Protestos do 15 de março foram orquestrados pela mídia, dizem jornalistas ativistas
Escrito por: Daniella Franco
Fonte: RFI
Fonte: RFI
O clima de festa mostrado pela grande mídia brasileira não é nada parecido com o veiculado pela mídia alternativa, que mostrou uma falta de cultura política de muitos participantes, um clima agressivo, e um protesto com pautas contraditórias.
Um clima de festa, uma militância vestida de verde amarela, uma
participação de massa, pacífica e contra a corrupção. Foi essa a imagem
que a grande mídia brasileira mostrou das manifestações que levaram
milhares de brasileiros às ruas no último domingo, dia 15 de março. Um
retrato nada parecido com o veiculado pela mídia alternativa ou pelas
redes sociais, que mostrou a falta de cultura política de muitos
participantes, um clima agressivo, e um protesto com pautas
contraditórias. Muitos manifestantes pediam reforma política, outros o
impeachment da presidente Dilma Rousseff, e alguns se manifestaram pelo
restabelecimento da ditadura militar.
Para o jornalista Bruno Torturra, da agência de notícias Fluxo, faltou
um espírito crítico e honesto na cobertura da mídia tradicional das
manifestações de 15 de março. "A falta de visão crítica da mídia antes e
durante os protestos foi fundamental até para as pessoas irem às ruas.
Na televisão, havia esse sentimento de festa, de celebração e essa
insistência de que as manifestações eram seguras, de que as famílias
estavam participando, de que tudo era muito lindo", ressalta.
Essa também não foi a impressão da jornalista Larissa Gould, do
coletivo Jornalistas Livres, que cobriu a manifestação de São Paulo.
"Conversei com pessoas de todas as frentes, mas, em comum, está a
ausência de propostas. Todos estão insatisfeitos, o que é legítimo,
porque, de fato, o país passa por um momento crítico de corrupção. Mas
quando eu perguntava : ‘mas se sai a presidente Dilma, o que se faz ?’
Ninguém sabia responder".
Para Larissa, a cobertura jornalística da grande mídia falhou ao não
mostrar o lado negativo dos protestos. "Houve violências, agressões,
bandeiras de partidos sendo rasgadas. Mas só o que se viu,
principalmente na televisão, foi a grande festa da democracia e a
insatisfação plena contra o governo", diz.
A jornalista também critica a falta da cobertura das manifestações de
sexta-feira (13), convocada pela Central Única dos Trabalhadores (CUT)
pela defesa da Petrobras, dos direitos trabalhistas e da reforma
política.
Debate político carregado de ódio
"Há muita sede de participação e de opinião, mas há pouca compreensão
das regras básicas da política e até mesmo das próprias eleições", diz
Bruno Torturra. Para ele, o debate político no Brasil ainda é carregado
de ódio, o que é preocupante. "As pessoas confundem raiva com
politização, caças às bruxas com opinião política", observa.

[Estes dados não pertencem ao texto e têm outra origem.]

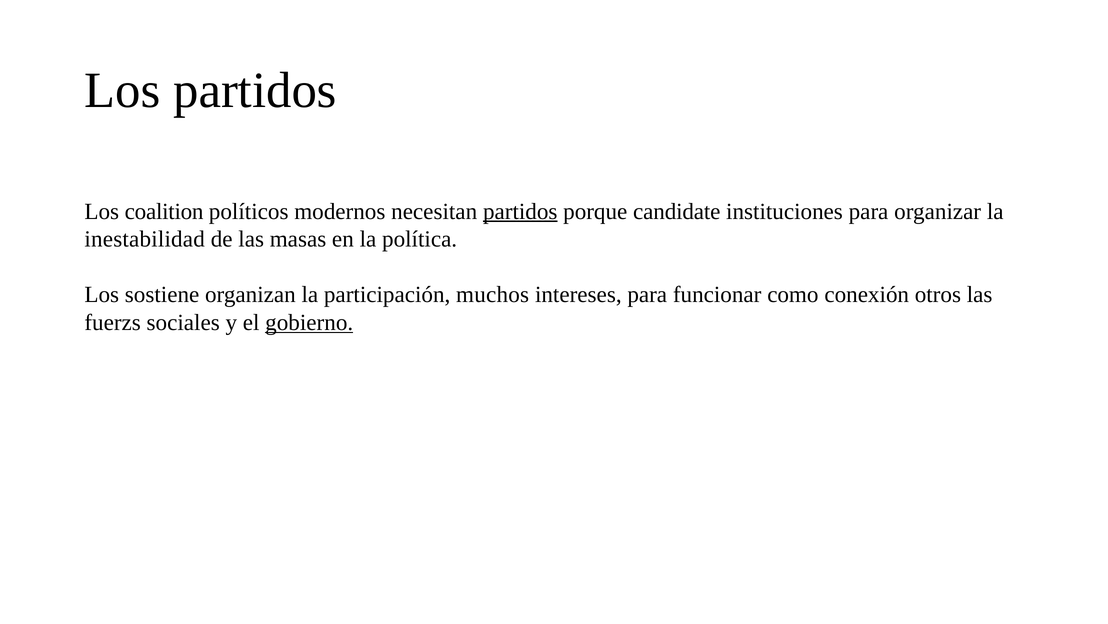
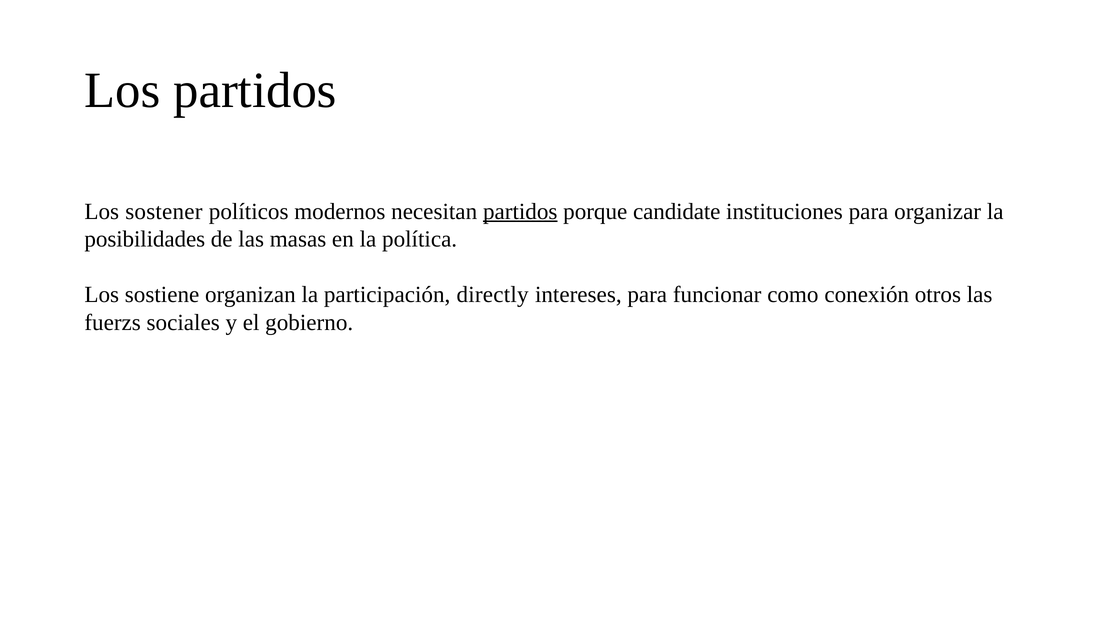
coalition: coalition -> sostener
inestabilidad: inestabilidad -> posibilidades
muchos: muchos -> directly
gobierno underline: present -> none
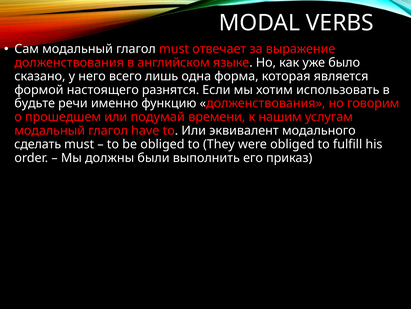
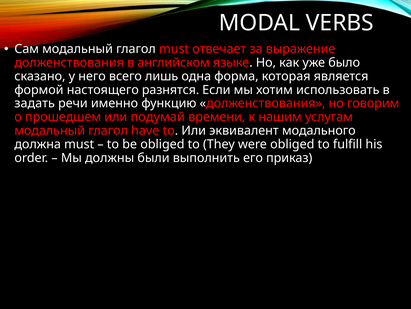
будьте: будьте -> задать
сделать: сделать -> должна
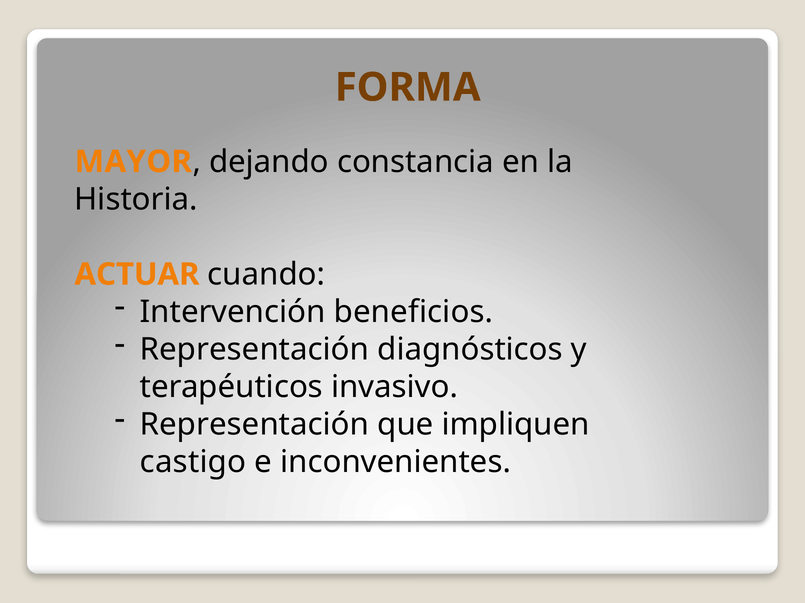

O jornalista acredita que é controverso que a grande mídia tenha
classificado as manifestações de pacíficas. "É relativo chamar de
pacífico um protesto que prega o ódio, que pede a volta do regime
militar ou que expulsa um manifestante que está vestido de uma cor
diferente da maioria", declara, referindo-se aos casos de violência
contra as pessoas vestidas de vermelho durante a mobilização de domingo.
Função de um partido político
Segundo o professor Nildo Ouriques, do Instituto de Estudos
Latino-Americanos (IELA), da Universidade Federal de Santa Catarina
(UFSC), a convocação das manifestações foi essencialmente realizada
pelas grandes mídias brasileiras. O fenômeno, para ele, é uma prova de
que os partidos políticos estão sem capacidade de mobilização. "A
televisão cumpriu, pela primeira vez, a função de um partido político",
ressalta.
O professor também critica a insistência da televisão em mostrar uma
participação de massa dos brasileiros nos protestos de domingo. "Foi uma
manifestação muito pequena. Reunir 210 mil pessoas em São Paulo é muito
pouco. No resto das cidades, o número de pessoas foi pífio", observa.
Muito além do que criticar um protesto das classes mais altas, para
Ouriques, a grande questão é porque as classes populares ainda não
acordaram. "Há 40 milhões de pessoas que não votaram nem na Dilma ou no
Aécio. Ou seja, o silêncio no Brasil ainda é muito maior do que a
manifestação da elite branca, empresarial e pró-Washington", finaliza.